Task requirements
Return all lines below containing the word "APERTURE".

Record extracts
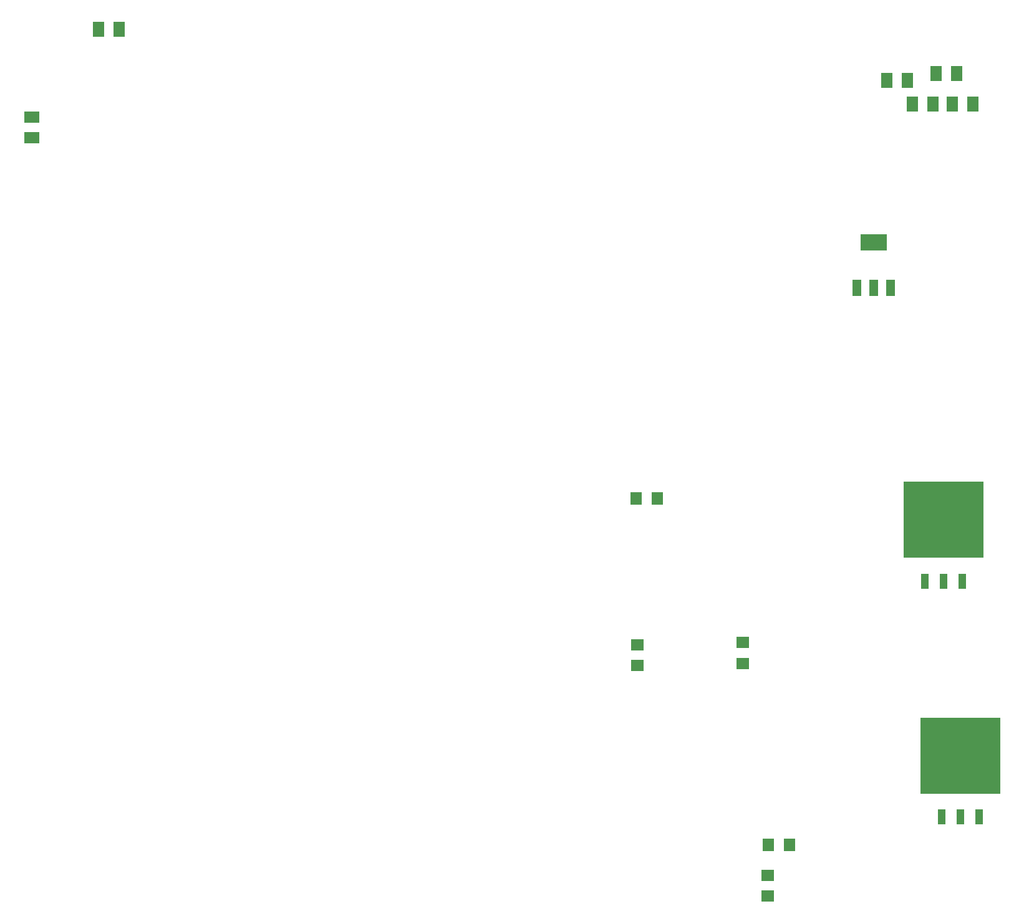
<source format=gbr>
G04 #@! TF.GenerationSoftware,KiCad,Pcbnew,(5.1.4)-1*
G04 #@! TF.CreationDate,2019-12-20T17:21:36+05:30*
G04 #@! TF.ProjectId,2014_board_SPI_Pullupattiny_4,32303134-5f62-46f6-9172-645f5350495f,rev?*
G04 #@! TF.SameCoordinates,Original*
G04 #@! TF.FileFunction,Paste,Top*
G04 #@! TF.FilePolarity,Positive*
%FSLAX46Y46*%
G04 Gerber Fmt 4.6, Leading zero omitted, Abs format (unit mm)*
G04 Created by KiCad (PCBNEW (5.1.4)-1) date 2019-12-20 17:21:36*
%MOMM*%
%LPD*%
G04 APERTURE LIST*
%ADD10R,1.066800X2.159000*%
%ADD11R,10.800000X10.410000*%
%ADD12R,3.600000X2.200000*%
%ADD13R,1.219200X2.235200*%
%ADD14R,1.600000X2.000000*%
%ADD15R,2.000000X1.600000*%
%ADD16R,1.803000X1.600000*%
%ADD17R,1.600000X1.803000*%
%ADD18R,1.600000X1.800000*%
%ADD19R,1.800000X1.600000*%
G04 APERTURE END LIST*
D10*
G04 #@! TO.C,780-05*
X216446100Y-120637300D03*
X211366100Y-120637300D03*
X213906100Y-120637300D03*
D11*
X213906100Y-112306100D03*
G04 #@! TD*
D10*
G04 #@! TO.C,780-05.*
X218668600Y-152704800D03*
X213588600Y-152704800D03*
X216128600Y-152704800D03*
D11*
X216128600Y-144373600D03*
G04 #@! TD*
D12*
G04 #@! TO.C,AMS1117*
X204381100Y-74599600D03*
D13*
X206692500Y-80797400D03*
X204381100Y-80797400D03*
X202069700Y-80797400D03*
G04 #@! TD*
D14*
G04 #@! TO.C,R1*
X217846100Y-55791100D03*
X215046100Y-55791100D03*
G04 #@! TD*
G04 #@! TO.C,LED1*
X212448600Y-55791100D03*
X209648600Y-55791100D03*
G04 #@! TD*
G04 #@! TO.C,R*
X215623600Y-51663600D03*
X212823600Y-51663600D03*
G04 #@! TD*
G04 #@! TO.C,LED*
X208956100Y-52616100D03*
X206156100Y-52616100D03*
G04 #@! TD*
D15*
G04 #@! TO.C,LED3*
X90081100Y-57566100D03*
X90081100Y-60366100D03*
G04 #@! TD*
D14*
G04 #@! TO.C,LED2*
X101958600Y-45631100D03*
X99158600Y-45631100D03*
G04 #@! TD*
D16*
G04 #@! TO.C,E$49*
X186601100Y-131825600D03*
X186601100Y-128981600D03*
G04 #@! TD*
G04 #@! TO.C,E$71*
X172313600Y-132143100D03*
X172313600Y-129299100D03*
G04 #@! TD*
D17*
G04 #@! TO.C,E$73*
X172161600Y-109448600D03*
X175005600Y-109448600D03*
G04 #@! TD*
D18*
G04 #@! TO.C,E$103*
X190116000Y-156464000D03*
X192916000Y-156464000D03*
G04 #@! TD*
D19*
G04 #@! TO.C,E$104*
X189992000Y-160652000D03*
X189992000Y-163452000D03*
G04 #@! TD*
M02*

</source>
--
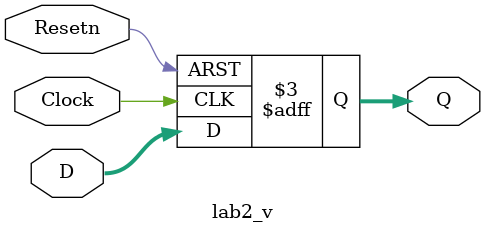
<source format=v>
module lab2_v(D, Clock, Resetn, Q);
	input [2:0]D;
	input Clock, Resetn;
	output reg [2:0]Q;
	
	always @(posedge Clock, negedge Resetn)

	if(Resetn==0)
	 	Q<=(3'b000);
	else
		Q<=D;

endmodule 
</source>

Result of the exercise
G04 APERTURE LIST*
G04 APERTURE END LIST*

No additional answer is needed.